Producers should also be aware that when publishing to a clustered node, if one or more destination queues that are bound to the exchange have mirrors in the cluster, it's possible to incur delays in the face of network failures between nodes, due to flow control between replicas and the master queue process. See here for more details.

At the Consumer

In the event of network failure (or a node crashing), messages can be duplicated, and consumers must be prepared to handle them. If possible, the simplest way to handle this is to ensure that your consumers handle messages in an idempotent way rather than explicitly deal with deduplication.

If a message is delivered to a consumer and then requeued (because it was not acknowledged before the consumer connection dropped, for example) then RabbitMQ will set the redelivered flag on it when it is delivered again (whether to the same consumer or a different one). This is a hint that a consumer may have seen this message before (although that's not guaranteed, the message may have made it out of the broker but not into a consumer before the connection dropped). Conversely if the redelivered flag is not set then it is guaranteed that the message has not been seen before. Therefore if a consumer finds it more expensive to deduplicate messages or process them in an idempotent manner, it can do this only for messages with the redelivered flag set.

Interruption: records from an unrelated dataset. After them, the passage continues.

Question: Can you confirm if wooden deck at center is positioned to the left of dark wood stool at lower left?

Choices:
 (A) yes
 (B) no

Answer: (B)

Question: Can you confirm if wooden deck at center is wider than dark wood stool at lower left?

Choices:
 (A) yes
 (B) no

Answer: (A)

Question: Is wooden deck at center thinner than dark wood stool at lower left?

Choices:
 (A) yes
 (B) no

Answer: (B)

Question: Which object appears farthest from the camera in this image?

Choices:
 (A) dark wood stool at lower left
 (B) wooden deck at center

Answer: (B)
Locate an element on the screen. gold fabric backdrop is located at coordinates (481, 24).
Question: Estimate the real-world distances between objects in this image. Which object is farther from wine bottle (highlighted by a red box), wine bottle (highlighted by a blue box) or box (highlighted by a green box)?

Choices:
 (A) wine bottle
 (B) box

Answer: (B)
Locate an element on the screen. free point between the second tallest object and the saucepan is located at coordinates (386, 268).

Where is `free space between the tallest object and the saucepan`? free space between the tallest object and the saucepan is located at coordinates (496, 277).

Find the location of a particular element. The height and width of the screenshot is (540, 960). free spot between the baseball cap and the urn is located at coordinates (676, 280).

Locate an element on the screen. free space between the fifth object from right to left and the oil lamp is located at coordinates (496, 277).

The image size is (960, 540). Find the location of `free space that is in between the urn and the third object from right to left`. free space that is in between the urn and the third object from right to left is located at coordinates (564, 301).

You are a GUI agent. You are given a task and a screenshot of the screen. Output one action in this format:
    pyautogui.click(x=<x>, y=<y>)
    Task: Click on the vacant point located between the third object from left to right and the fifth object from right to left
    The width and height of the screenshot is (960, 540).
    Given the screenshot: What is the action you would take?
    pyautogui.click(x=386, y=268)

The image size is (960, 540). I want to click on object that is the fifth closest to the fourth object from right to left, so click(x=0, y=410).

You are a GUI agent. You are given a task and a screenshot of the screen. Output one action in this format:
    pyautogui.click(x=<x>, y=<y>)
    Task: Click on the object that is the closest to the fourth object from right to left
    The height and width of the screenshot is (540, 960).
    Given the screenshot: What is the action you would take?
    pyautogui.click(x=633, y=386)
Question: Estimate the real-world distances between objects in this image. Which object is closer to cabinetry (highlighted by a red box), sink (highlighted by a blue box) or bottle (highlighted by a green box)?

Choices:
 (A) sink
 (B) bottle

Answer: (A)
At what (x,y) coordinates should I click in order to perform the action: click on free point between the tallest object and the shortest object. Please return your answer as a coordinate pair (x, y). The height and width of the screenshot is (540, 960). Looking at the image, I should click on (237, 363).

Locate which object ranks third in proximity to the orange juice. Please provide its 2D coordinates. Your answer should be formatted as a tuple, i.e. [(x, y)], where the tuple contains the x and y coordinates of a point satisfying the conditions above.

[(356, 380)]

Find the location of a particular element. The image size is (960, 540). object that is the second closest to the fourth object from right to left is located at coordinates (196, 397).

Consumer Cancel Notification

Under some circumstances the server needs to be able to cancel a consumer - since the queue it was consuming from has been deleted, or has failed over. In this case the consumer should consume again but be aware that it may see messages again which it has already seen.

Note that consumer cancel notification is a RabbitMQ extension to AMQP, and as such may not be supported by all clients.

Messages That Cannot Be Processed

If a consumer determines that it cannot handle a message then it can reject it using basic.reject (or basic.nack), either asking the server to requeue it, or not (in which case the server might be configured to dead-letter it instead.

Distributed RabbitMQ

Rabbit provides two plugins to assist with distributing nodes over unreliable networks: federation and the shovel. Both are implemented as AMQP clients, so if you configure them to use confirms and acknowledgements, they will retransmit when necessary. Both will use confirms and acknowledgements by default.

When connecting clusters with federation or the shovel, it is desirable to ensure that the federation links and shovels tolerate node failures. Federation will automatically distribute links across the downstream cluster and fail them over on failure of a downstream node. In order to connect to a new upstream when an upstream node fails you can specify multiple redundant URIs for an upstream, or connect via a TCP load balancer.

When using the shovel, it is possible to specify redundant brokers in a source or destination clause; however it is not currently possible to make the shovel itself redundant. We hope to improve this situation in the future; in the mean time a new node can be brought up manually to run a shovel if the node it was originally running on fails.